E na mesma revista foi publicada uma carta aberta de opinião, referenciando o Congresso Europeu sobre Obesidade como “uma das principais conferências globais para médicos, nutricionistas, cirurgiões e pesquisadores no campo da obesidade”.
Nessa carta foram propostas estratégias a serem adotadas, entre as quais quero ressaltar:
- Os profissionais de saúde precisam de educação e treinamento sobre esses assuntos. É encorajador ver sessões na ECO2023 dedicadas à influência da indústria e aos determinantes comerciais da saúde;
- Em última análise, os comitês organizadores de eventos científicos e de saúde devem considerar o fim de todos os patrocínios de empresas. Outras organizações adotaram essa política. O Congresso Mundial de Nutrição em Saúde Pública, o Congresso Mundial de Aleitamento Materno e o Congresso da Sociedade Latino-Americana de Nutrição, para citar alguns exemplos, são financiados de forma independente e não contam com a presença de empresas.
E como recomendação final da carta: “É hora de retirar o patrocínio corporativo e a presença em eventos científicos e de saúde”. - Enquanto isso…
Em 2015, a Sociedad Latinoamericana de Nutrición (SLAN) recebeu um abaixo- assinado por vários pesquisadores em nutrição e saúde pública das Américas, entre eles Carlos Monteiro, Cesar Victora, e ainda Fábio Gomes e Joaquim Molina, ao fim do 12º Congresso da Sociedade Latinoamericana de Nutrição. - Nesse abaixo-assinado, foi definido que indústrias de alimentos e bebidas (Coca Cola, Unilever, Nestlé, entre elas) não seriam mais aceitas como patrocinadoras de conferências de alimentação e nutrição, incluindo a Reunião SLAN, visto que estasindústrias contribuem com a atual epidemia de doenças crônicas no mundo.
- Essa era a meta sobre conflito de interesses que continua em vigor até hoje, e será atualizada e revisada na Assembleia em 2023 que acontecerá em Cuenca (Equador). “Adotar uma norma de conflitos de interesses e orientações em relação à organização de eventos científicos e outras atividades.”
- Já abordei conflitos de interesses por aqui algumas vezes nesses anos (“A indústria dos “substitutos do seio materno”“, “Lobo em Pele de cordeiro” e “Tentativa de golpe no aleitamento materno”, entre outros). Mas, parece que o conceito ainda não é claro por aqui, mesmo com essa manifestação e recomendação da SLAN, da qual o Brasil faz parte.
- Porém, vários eventos (lives, congressos, jornadas) sobre nutrição, inclusive infantil, apresentam o logo e patrocínio das indústrias de substitutos de leite materno, inclusive com espaço dedicado na programação a Simpósios Satélites, abordando intervenções nutricionais e benefícios em nome de uma nova puericultura, ou da gestação até a fase pré-escolar.
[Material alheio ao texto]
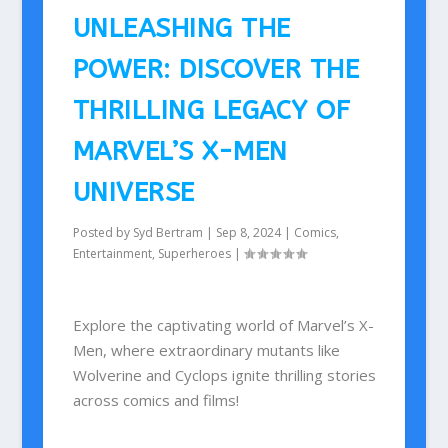
UNLEASHING THE
POWER: DISCOVER THE
THRILLING LEGACY OF
MARVEL’S X-MEN
UNIVERSE
Posted by
Syd Bertram
|
Sep 8, 2024
|
Comics
,
Entertainment
,
Superheroes
|
Explore the captivating world of Marvel’s X-
Men, where extraordinary mutants like
Wolverine and Cyclops ignite thrilling stories
across comics and films!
Publicações relevantes de atualizações sobre nutrição infantil, lançados também por associações representativas da classe pediátrica, mostram uma “parceria” com indústria da área alimentícia, com agradecimentos à empresa logo nas primeiras páginas e não se baseiam nas recomendações de estudos sérios e reconhecidos, publicados pelo Ministério da Saúde como o Guia Alimentar para a População Brasileira (2014) ou o Guia Alimentar para Crianças Brasileiras Menores de Dois Anos (2019).
Existem leis no Brasil que regulamentam todas as áreas da alimentação (produção, distribuição, rotulagem, marketing entre outras) como a NBCAL (Lei 11.625 – 2006) e a Lei de Segurança Alimentar e Nutricional (Lei 11.346 – 2006).
Reflexões
- Os europeus e os latino-americanos se preocupam com a saúde de sua população.
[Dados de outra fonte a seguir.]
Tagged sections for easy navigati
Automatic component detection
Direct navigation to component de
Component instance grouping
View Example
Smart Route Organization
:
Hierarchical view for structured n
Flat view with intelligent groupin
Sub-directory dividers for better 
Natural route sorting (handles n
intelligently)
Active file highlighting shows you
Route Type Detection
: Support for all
- As instituições brasileiras se preocupam com a saúde de sua população.
- Existe um consenso de que alimentos ultraprocessados não são saudáveis.
- As avaliações de sobrepeso e obesidade seguem os mesmos critérios no mundo.
- A própria indústria admite que mais da metade de seus produtos não é e nunca será saudável.
Então:
- Por que as propostas não são coerentes e semelhantes?
- Por que a compreensão sobre conflito de interesse não é a mesma se o conflito é igual?
- Por que se aceita que alimentos ultraprocessados sejam produzidos e distribuídos tão livremente, sem controle?
E, para concluir:
Chicos ou Franciscos? Qual é nosso futuro?
Moisés Chencinski é pediatra e homeopata, criador
e gestor do movimento “Eu apoio leite materno”.